The recurring theme of alliances with Western powers being temporary and transactional for the Kurds is a significant point. Their strategy is often described as utilitarian, taking whatever assistance is offered to advance their own aspirations for self-determination. The saying “no friends but the mountains” encapsulates this perspective.
The analogy of the Kurds being used and then discarded, like a “condom,” highlights a deep-seated mistrust stemming from past experiences. The complexity of the situation is acknowledged, with the potential for a massive civil war in a highly populated Muslim country being a significant deterrent.
It’s also pointed out that while the Kurds may share a hatred for the current Iranian regime, this doesn’t automatically translate into acceptance by the broader Iranian population, especially concerning territorial concessions. The prospect of a four-way civil war, while potentially destabilizing for the current regime, is not inherently seen as a universally better outcome, especially given Iran’s regional influence and the potential for other powers to exploit a collapse.
The argument is made that Israel might not be overly concerned with the potential for internal strife and mass casualties in Iran, suggesting that perhaps not proceeding with the plan involving the Kurds was a prudent decision, despite the immediate implications. The concern that these weapons could eventually be turned against their suppliers, as seen in past conflicts, is also a valid consideration.

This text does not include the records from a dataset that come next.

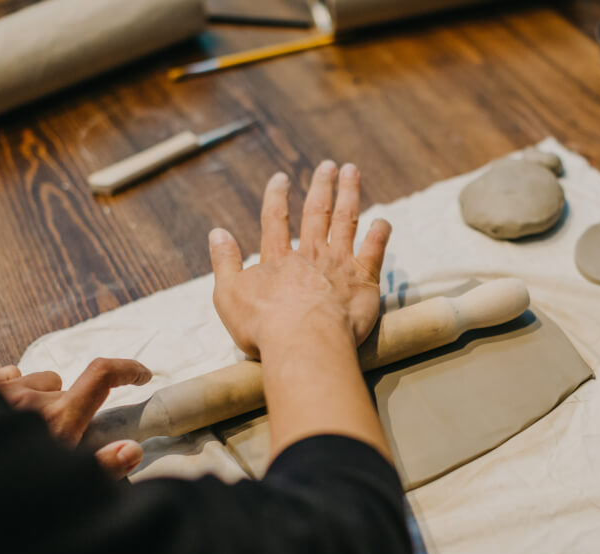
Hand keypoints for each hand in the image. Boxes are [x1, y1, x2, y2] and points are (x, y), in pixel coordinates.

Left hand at [0, 359, 151, 478]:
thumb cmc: (19, 492)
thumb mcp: (63, 489)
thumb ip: (100, 469)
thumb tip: (131, 450)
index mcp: (60, 417)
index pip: (102, 373)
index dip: (128, 369)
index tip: (141, 376)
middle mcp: (31, 397)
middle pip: (63, 381)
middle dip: (65, 401)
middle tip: (56, 433)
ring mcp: (2, 392)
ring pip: (31, 378)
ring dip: (34, 396)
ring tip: (26, 426)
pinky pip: (4, 376)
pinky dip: (9, 389)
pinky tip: (6, 412)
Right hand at [209, 161, 390, 358]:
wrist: (306, 343)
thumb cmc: (264, 327)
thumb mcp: (228, 296)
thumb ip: (223, 263)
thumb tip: (216, 233)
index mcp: (278, 259)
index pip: (275, 219)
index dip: (277, 196)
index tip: (281, 178)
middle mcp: (310, 254)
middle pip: (317, 211)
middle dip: (322, 186)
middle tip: (328, 165)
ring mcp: (339, 264)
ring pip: (346, 220)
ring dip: (350, 193)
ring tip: (351, 171)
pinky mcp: (364, 280)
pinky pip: (375, 250)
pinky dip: (380, 233)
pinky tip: (383, 221)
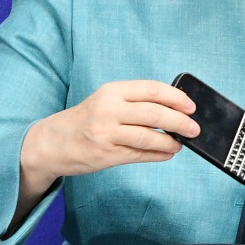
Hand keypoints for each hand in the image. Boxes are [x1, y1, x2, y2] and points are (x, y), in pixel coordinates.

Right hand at [20, 80, 197, 188]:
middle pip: (154, 113)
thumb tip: (174, 108)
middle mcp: (108, 110)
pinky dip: (158, 155)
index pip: (151, 89)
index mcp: (111, 91)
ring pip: (149, 137)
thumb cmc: (85, 119)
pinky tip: (167, 153)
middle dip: (180, 121)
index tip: (191, 106)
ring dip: (170, 141)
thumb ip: (134, 102)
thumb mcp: (106, 101)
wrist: (50, 142)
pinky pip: (139, 155)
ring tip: (180, 143)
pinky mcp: (106, 155)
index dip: (176, 97)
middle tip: (194, 128)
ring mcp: (106, 134)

The potential for Iran to retaliate by attacking vulnerable Gulf states, thus crippling global oil supplies and triggering a recession, is a serious concern that would weigh heavily against any escalation. President Trump’s current objective, in this view, is not to escalate but to find a way out of the situation that preserves his image and avoids unfavorable concessions. The idea that Turkey could have pressured Trump to halt the plan is considered more plausible than some other explanations, especially given Turkey’s deep-seated opposition to an independent Kurdistan.
The notion that Turkey “stomped out” Kurdish self-rule in Syria is supported, with claims that their autonomy has diminished, their forces have been integrated into the Syrian army, and they no longer control oil fields. The narrative suggests that the US essentially told them to surrender, allowing Syrian government forces to advance.
While Kurds in Syria may have more civil rights now than under the Assad regime, it’s argued that Trump has repeatedly undermined their position. This leads to a sentiment that they owe the US nothing but contempt, and any future engagement would be met with skepticism. The “fucking over the Kurds” is framed as a long-standing American policy, citing past actions in the context of the Iraq War and the non-existence of WMDs, despite Saddam Hussein’s documented use of chemical weapons against the Kurds.
The idea of a win-win situation where only one side benefits while the other is abandoned is questioned. The absence of a clearly defined Kurdish homeland, even after attempts to establish one, and their reliance on existing national currencies are presented as evidence that they are often seen as “useful tools and dreamers.” The economic realities of Kurdish regions in Iran, lacking independent economies or oil resources, are also highlighted as a factor.
While the current situation might be dire under the IRGC and their proxies, who openly express animosity towards the US, the concern remains that empowering certain groups could have unintended consequences. The contrast is drawn between secular aspirations and the potential for behaviors of leaders like Trump to push groups towards radicalization, especially when he is seen as aligning with Islamist figures.